Thursday, 23 August 2012


During the past weeks I had the chance to read quite a few new books on Employee Engagement and Leadership! Among them I read three interesting works by Patrick Lencioni: 'The Four Obsessions of an Extraordinary Executive', 'The Three Signs of a Miserable Job' and 'The Five Temptations of a CEO'. The latter is the topic which this blog is focused on.
Throughout a Leadership Fable, Lencioni is able to deliver the message very clearly: "Being the chief executive of an organization is one of the most difficult challenges a person can face in a career. But it is not a complicated one...All chief executive who fail make the same basic mistakes; they succumb to one (or more!) of the five temptations."
TEMPTATION 1: The desire to protect the status and ego satisfaction in a CEO' career.
Lencioni explains that this is the most dangerous of all the temptations. In fact, CEOs should embrace a desire to produce results. The future of a company is too important to hold it hostage to the CEO's ego!
TEMPTATION 2: The desire to be popular and wanting to be well liked by peers and direct reports.
CEOs who cannot resist this second temptation often fail to hold their direct reports accountable for delivering on the commitments that drive results. Some CEOs do not want to deal with the prospect of upsetting one of their peers and often fail to provide constructive or negative feedback along the way. However, Lencioni's advice is to "work for the long-term respect of your direct reports, not for their affection. Don't view them as a support group but as key employees who must deliver on their commitments if the company is to produce predictable results.

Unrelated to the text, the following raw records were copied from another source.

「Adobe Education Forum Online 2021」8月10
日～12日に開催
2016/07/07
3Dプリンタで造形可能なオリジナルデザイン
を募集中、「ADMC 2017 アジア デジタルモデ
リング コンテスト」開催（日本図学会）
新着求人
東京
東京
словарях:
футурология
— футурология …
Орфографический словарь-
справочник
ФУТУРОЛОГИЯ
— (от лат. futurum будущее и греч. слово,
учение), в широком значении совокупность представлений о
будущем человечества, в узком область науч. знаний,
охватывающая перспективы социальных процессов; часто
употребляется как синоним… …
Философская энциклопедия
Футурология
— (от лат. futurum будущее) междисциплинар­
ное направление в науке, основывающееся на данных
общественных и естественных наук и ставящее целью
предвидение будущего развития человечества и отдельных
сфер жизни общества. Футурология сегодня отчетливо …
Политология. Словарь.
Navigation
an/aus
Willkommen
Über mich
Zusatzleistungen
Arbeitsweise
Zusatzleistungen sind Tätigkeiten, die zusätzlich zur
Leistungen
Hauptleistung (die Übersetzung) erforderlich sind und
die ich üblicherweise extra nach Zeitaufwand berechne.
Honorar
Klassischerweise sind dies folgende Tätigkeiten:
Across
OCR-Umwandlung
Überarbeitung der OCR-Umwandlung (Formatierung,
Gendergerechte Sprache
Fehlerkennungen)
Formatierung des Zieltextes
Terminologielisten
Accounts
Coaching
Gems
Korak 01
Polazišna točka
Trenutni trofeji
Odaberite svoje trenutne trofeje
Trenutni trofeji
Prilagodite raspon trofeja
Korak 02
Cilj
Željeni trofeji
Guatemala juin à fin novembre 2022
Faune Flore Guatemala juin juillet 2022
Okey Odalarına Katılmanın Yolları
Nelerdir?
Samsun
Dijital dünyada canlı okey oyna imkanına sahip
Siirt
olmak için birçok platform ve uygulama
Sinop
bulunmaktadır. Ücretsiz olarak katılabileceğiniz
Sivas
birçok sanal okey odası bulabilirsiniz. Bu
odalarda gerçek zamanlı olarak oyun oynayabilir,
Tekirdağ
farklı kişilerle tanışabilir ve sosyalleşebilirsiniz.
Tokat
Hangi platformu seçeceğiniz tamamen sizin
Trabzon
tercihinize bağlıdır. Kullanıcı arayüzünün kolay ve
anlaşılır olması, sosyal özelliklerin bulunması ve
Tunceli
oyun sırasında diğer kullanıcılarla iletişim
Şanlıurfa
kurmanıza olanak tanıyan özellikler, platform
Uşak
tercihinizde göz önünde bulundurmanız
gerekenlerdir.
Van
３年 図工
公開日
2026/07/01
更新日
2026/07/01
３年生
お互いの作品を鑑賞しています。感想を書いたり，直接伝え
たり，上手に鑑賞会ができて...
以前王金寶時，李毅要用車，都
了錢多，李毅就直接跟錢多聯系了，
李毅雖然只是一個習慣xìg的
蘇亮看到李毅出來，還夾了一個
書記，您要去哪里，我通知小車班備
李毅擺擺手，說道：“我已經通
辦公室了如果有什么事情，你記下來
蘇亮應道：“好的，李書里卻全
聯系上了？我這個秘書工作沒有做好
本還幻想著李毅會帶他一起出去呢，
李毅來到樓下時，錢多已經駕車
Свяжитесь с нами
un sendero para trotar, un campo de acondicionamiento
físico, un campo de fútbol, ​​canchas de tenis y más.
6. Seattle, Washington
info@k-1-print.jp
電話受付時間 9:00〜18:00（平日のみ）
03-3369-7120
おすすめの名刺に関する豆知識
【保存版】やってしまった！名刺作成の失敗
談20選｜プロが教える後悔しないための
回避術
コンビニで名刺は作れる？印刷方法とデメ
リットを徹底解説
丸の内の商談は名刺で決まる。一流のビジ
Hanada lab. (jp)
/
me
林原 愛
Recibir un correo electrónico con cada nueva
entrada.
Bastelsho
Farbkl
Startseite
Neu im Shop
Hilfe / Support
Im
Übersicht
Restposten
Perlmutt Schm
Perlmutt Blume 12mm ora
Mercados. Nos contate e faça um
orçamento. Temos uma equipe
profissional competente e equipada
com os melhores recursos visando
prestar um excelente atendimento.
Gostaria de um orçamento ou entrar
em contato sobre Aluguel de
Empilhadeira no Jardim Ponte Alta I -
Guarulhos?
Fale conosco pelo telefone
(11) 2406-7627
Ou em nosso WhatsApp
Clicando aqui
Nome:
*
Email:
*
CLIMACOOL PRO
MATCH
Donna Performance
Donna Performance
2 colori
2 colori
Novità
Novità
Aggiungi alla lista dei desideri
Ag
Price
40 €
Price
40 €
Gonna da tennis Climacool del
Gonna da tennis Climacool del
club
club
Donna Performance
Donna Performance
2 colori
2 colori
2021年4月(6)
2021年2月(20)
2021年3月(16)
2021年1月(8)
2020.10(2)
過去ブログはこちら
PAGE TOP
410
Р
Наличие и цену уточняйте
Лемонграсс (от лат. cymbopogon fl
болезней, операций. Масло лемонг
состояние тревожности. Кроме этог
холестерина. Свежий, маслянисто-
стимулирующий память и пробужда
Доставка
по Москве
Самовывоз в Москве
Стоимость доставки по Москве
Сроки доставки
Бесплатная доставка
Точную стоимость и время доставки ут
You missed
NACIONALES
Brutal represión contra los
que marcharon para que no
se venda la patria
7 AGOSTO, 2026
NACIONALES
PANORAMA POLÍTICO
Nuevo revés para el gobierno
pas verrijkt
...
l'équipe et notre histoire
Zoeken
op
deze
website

And remember, your people aren't going to like you anyway if they ultimately fail".
TEMPTATION 3: The need to make "correct" decisions, to achieve certainty.
CEOs with a strong need for precision and correctness often postpone decisions and fail to make it clear what their direct reports are accountable for. They provide vague and hesitant direction and hope to figure out the right answers along the way. Here, the suggestion from the author is to "make clarity more important than accuracy. Remember that your people will learn more if you take decisive action than if you always wait for more information. And if the decisions you make in the spirit of creating clarity turn out to be wrong when more information becomesavailable, change plans and explain why".
TEMPTATION 4: The desire for harmony.
Some people, including CEOs, believe that it is better to agree and get along rather than disagree and conflict with one another. However, this desire for harmony can sometimes restricts the 'productive ideological conflict', the productive interchange of opinions around an issue. Without this kind of conflict, decisions can be suboptimal while the best decisions are made after all knowledge and perspective are out on the table. With that regards, Lencioni advice to "tolerate discord.Encourage direct reports to air their ideological differences and with passion. Guard against personal attacks but not to the point of stifling important interchanges of ideas. Tumultuos meetings are often signs of progress".
TEMPTATION 5: The desire for invulnerability.
CEOs are relatively powerful people and being vulnerable with peers and direct reports is not a comfortable prespect. CEOs often believe (mistakenly) that they lose credibility if their people feel too comfortable challenging their ideas. However, Lencioni suggests: "Actively encourage your people to challenge your ideas. Trust them with your reputation and your ego. As a CEO, this is the greatest level of trust that you can give. They will return it with respect anf honesty, and with a desire to be vulnerable among their peers." 
In summary, this Leadership Fable by Lencioni suggests CEOs to focus on results more than status, accountability more than popularity, clarity more than certainty, productive conflict more than harmony and trust more than invulnerability.
It was a pleasure reading this book that provides insight as well as practical lessons to be learnt on leadership. I hope that some of the above notes could be in some way helpful for someone. Indeed, I would also encourage to read the original book.
I become an affectionate reader of Patrick Lencioni's books: the next one on my list id 'Death by Meeting'. Looking forward to starting reading it!